EXERCICES →
1. Dans quelle revue l'étude présentée dans le texte sur la chimère porc-homme a-t-elle été publiée ?
2. Recopiez tout ce qui va de « Pour, à terme, développer » jusqu'à « alors sa place. » dans le texte sur la chimère porc-homme, en substituant « scientifiques » à « chercheurs ».

Les problèmes éthiques de la chimère porc-homme

La semaine dernière nous vous faisions part de cette nouvelle concernant la réalisation d’une chimère porc-homme.

Alors que l’Évangile du jour relate cette légion envoyée dans 2000 porcs, voilà de quoi nous donner à méditer sur la chimère.

Généthique nous rappelle aujourd’hui les enjeux éthiques qui se cachent derrière cette “création d’embryon”

Des chercheurs annoncent avoir « pour la première fois créé des embryons chimères contenant des cellules souches humaines et porcines ». Les auteurs de l’étude sont américains, Juan Belmonte de l’Institut Salk et espagnols (Université de Mercia). L’objectif à long terme de telles recherches est de « faire fabriquer un pancréas, un foie ou un cœur humain par des porcs », pour pallier le manque de greffons. Mais il s’agit d’une « expérience dérangeante », car elle « rend poreuse la frontière entre l’être humain et toutes les autres espèces animales, ce qui soulève de sérieuses questions éthiques ».

L’étude publiée dans la revue Cell décrit les manipulations réalisées : des cellules souches pluripotentes induites humaines (iPS)[1] ont été injectées dans des embryons de porcs. Ces cellules humaines ne sont pas rejetées dans la mesure où elles sont injectées dans l’embryon animal à un stade très précoce, au 5ème ou 6ème jour de son développement. Les embryons chimériques ont ensuite été transférés dans l’utérus de truies porteuses. Ils se sont développés avec un nombre significatif de cellules humaines. L’expérience n’a pas été poursuivie jusqu’à la naissance de porcelets, les chercheurs ayant décidé de stopper l’expérience à 4 semaines de développement.

Pour, à terme, développer un organe humain précis dans ces embryons, les chercheurs envisagent d’utiliser CRISPR Cas9, outil de manipulation du génome, pour neutraliser chez l’embryon porcin un gène indispensable au développement de cet organe. Les cellules humaines injectées prendraient alors sa place.

DONNÉES AFFICHÉES →
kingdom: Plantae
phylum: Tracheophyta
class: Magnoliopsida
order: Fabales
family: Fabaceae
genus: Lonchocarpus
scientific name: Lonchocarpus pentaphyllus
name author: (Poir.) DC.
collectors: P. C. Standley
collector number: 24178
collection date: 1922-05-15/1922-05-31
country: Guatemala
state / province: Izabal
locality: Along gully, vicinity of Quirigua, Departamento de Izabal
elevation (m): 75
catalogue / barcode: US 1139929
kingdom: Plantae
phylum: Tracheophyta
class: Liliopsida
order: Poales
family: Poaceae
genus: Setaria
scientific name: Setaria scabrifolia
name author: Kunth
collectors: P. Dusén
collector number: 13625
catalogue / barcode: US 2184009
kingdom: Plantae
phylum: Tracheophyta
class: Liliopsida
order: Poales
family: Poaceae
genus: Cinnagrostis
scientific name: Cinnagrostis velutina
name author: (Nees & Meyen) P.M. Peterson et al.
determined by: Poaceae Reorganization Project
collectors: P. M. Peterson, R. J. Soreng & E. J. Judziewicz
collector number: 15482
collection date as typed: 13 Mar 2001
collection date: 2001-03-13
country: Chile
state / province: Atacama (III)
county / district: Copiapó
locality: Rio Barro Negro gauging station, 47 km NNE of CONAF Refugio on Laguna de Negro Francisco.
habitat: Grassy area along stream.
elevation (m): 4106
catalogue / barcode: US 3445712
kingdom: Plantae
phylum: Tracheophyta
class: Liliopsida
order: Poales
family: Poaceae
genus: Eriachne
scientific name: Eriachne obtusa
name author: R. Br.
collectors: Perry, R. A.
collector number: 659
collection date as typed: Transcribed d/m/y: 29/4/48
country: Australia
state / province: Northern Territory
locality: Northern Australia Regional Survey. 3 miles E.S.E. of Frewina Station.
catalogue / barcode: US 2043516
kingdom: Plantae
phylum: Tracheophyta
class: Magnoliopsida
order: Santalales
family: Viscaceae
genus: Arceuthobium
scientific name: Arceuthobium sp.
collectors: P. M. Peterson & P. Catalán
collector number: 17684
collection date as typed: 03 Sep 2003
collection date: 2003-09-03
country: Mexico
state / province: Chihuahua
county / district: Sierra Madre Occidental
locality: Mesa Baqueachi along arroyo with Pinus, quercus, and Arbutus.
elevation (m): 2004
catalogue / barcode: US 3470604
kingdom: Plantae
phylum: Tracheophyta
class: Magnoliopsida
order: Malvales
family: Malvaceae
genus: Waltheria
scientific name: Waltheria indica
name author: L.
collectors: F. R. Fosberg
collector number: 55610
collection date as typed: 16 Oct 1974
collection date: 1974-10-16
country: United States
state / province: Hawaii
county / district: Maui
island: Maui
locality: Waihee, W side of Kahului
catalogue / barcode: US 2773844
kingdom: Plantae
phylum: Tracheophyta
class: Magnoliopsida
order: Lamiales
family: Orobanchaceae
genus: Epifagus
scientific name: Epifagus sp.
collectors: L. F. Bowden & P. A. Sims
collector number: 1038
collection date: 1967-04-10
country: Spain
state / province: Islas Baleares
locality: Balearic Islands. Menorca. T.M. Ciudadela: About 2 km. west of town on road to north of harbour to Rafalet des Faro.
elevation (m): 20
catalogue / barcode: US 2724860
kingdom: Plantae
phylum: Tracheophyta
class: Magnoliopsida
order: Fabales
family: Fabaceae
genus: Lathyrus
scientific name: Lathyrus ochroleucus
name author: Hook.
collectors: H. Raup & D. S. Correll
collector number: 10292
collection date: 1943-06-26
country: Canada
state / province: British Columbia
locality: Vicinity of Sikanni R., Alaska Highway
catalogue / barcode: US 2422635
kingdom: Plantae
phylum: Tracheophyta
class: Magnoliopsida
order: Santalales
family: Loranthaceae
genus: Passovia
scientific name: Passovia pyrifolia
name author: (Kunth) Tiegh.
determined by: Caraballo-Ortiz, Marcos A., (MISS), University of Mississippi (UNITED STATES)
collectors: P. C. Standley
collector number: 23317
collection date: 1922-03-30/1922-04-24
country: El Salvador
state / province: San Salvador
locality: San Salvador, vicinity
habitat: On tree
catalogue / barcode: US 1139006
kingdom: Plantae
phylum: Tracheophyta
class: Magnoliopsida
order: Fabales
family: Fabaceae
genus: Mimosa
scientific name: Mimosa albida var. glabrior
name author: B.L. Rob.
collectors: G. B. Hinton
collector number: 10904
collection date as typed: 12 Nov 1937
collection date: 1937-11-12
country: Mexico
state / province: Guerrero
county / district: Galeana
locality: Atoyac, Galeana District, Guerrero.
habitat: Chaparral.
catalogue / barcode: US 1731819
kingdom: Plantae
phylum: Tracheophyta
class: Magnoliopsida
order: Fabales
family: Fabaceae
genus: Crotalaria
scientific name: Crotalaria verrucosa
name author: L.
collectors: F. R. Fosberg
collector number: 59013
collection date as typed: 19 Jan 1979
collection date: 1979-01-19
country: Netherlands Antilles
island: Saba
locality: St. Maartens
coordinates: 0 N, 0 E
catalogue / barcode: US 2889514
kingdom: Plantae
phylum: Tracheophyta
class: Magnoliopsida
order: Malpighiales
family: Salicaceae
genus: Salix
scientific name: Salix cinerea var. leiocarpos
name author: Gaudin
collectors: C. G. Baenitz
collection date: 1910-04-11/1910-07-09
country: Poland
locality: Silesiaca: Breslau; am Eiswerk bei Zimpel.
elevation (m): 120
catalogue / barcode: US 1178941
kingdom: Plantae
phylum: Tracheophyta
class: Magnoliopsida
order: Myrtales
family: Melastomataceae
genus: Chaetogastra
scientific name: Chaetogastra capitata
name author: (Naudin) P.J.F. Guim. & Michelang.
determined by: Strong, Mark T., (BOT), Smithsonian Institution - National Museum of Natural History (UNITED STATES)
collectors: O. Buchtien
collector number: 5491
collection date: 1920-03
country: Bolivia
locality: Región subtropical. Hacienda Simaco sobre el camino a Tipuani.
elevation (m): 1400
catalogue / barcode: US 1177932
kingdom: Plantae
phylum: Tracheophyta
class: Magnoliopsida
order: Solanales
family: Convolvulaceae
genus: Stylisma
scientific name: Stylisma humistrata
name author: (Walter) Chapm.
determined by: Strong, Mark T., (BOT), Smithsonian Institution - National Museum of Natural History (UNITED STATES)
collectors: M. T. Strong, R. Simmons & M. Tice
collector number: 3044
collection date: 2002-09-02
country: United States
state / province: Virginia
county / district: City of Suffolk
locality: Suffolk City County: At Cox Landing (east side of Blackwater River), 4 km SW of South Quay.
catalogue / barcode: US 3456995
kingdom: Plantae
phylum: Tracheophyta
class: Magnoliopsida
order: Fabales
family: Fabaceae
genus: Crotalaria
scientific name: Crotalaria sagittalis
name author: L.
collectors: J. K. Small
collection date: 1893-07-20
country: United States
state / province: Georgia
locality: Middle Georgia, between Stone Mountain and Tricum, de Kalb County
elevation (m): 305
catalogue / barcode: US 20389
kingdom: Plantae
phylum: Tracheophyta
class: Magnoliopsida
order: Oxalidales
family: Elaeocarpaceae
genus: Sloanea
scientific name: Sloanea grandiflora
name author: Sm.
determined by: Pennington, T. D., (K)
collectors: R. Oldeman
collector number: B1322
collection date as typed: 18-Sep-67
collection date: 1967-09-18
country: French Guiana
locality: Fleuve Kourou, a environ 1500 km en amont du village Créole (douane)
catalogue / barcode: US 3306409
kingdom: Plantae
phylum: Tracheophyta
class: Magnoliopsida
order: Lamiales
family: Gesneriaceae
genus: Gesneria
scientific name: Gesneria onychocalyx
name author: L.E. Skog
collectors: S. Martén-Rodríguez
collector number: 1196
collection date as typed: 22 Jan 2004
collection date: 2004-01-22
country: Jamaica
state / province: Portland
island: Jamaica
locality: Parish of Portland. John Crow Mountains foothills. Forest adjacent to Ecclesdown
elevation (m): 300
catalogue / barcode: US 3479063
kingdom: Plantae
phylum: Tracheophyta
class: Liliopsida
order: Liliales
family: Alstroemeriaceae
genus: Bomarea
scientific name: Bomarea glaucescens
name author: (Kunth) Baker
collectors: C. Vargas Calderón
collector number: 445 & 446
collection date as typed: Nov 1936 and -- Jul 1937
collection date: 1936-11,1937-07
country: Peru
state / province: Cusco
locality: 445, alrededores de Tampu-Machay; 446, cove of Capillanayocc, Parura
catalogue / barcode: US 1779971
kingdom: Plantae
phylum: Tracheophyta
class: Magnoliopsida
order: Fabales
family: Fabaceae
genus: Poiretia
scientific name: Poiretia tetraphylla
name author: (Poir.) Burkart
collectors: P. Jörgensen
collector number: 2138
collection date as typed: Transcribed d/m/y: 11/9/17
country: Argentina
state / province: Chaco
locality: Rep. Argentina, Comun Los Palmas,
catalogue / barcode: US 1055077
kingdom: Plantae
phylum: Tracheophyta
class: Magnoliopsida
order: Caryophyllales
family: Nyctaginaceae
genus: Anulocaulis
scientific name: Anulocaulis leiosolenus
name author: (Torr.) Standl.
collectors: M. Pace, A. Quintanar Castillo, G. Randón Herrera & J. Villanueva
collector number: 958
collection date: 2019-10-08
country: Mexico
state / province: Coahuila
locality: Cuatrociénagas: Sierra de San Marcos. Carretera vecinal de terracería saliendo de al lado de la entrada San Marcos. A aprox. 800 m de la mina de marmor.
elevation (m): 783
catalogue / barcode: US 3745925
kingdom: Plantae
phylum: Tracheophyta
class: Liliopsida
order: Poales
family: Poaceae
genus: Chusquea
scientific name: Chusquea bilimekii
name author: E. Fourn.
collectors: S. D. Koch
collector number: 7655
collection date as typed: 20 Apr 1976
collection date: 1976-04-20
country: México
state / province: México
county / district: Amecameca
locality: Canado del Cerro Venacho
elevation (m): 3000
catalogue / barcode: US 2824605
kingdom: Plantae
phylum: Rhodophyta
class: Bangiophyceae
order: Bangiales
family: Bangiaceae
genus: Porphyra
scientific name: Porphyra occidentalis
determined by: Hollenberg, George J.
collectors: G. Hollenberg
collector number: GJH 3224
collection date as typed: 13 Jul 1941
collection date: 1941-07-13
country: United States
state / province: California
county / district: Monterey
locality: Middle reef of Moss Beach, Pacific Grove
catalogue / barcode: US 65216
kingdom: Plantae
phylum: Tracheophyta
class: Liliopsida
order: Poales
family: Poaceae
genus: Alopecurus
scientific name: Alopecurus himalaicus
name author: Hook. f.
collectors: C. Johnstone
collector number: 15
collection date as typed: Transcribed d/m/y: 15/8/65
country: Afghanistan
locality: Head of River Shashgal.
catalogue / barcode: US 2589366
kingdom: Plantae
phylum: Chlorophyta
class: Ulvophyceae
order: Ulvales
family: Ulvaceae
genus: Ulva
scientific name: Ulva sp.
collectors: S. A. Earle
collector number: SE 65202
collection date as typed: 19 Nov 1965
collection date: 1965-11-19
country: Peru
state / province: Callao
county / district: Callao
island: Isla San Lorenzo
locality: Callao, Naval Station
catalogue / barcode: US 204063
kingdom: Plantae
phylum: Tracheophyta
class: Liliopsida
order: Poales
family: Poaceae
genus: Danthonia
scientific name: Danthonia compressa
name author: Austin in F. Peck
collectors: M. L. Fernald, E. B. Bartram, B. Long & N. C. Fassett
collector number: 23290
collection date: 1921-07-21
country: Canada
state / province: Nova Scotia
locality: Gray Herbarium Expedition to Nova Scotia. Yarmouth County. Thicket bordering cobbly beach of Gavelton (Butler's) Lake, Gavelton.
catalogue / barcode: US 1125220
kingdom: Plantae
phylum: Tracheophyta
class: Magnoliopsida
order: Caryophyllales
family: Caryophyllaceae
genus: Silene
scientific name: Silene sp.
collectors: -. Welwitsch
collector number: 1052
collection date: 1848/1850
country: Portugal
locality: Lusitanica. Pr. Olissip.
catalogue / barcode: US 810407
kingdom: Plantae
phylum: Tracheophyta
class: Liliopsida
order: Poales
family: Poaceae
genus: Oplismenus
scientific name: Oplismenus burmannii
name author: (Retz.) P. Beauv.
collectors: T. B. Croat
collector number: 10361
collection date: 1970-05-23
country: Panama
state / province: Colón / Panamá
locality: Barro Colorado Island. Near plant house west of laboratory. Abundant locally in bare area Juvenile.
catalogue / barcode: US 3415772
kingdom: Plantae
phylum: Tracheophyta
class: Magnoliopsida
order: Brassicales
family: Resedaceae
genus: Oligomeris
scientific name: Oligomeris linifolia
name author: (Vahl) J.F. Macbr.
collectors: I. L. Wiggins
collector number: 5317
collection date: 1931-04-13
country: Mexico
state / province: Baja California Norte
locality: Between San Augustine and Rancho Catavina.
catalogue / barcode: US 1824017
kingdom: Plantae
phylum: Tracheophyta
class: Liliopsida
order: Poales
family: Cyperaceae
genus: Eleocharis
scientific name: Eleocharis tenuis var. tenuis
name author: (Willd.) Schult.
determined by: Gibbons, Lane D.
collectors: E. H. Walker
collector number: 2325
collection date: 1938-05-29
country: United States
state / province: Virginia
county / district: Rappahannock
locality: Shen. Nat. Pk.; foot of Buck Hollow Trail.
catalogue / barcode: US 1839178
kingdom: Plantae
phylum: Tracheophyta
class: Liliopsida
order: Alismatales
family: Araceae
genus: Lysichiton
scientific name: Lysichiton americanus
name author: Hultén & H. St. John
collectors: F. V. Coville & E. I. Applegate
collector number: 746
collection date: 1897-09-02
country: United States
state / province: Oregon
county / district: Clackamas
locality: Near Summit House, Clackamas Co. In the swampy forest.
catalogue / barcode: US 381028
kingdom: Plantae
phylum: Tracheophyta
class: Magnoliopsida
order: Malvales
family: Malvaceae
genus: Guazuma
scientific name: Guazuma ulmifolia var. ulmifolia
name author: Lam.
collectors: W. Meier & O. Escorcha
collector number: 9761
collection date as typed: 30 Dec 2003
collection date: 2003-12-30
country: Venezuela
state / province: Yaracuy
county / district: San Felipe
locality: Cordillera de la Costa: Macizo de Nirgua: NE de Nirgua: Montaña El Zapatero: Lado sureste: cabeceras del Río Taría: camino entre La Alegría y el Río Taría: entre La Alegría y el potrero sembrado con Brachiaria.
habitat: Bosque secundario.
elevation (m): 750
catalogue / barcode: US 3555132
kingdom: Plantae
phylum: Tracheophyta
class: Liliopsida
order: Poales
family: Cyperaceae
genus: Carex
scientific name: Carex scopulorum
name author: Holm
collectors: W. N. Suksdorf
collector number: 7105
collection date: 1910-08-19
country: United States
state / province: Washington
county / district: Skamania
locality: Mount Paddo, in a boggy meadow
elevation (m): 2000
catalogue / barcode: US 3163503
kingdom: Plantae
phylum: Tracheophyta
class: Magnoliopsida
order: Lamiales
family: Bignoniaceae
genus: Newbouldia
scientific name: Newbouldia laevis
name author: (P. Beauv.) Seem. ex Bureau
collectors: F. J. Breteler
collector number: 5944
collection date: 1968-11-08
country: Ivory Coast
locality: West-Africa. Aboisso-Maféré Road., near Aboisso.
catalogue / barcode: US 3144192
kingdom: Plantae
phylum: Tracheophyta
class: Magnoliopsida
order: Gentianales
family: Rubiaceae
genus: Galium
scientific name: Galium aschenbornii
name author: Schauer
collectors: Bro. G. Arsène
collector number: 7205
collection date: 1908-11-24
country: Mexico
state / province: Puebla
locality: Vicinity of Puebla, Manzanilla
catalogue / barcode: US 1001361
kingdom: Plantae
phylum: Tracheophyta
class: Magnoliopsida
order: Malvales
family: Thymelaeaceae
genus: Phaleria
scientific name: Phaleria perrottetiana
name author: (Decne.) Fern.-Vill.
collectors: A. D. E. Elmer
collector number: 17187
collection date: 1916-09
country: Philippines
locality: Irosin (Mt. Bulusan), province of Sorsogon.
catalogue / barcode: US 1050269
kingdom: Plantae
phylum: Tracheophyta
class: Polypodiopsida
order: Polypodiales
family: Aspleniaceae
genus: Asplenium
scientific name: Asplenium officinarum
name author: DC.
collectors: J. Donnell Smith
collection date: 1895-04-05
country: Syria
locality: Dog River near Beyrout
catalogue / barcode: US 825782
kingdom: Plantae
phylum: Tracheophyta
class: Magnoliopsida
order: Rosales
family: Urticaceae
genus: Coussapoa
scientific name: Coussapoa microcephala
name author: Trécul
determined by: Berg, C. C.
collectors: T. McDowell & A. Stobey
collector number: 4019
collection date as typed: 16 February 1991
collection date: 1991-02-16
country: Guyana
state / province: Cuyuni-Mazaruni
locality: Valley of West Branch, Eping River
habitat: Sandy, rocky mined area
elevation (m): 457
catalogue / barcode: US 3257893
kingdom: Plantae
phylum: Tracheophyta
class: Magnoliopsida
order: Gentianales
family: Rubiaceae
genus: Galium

CORRIGÉ DES EXERCICES →
1. Dans la revue Cell.

2.
Pour, à terme, développer un organe humain précis dans ces embryons, les scientifiques envisagent d’utiliser CRISPR Cas9, outil de manipulation du génome, pour neutraliser chez l’embryon porcin un gène indispensable au développement de cet organe. Les cellules humaines injectées prendraient alors sa place.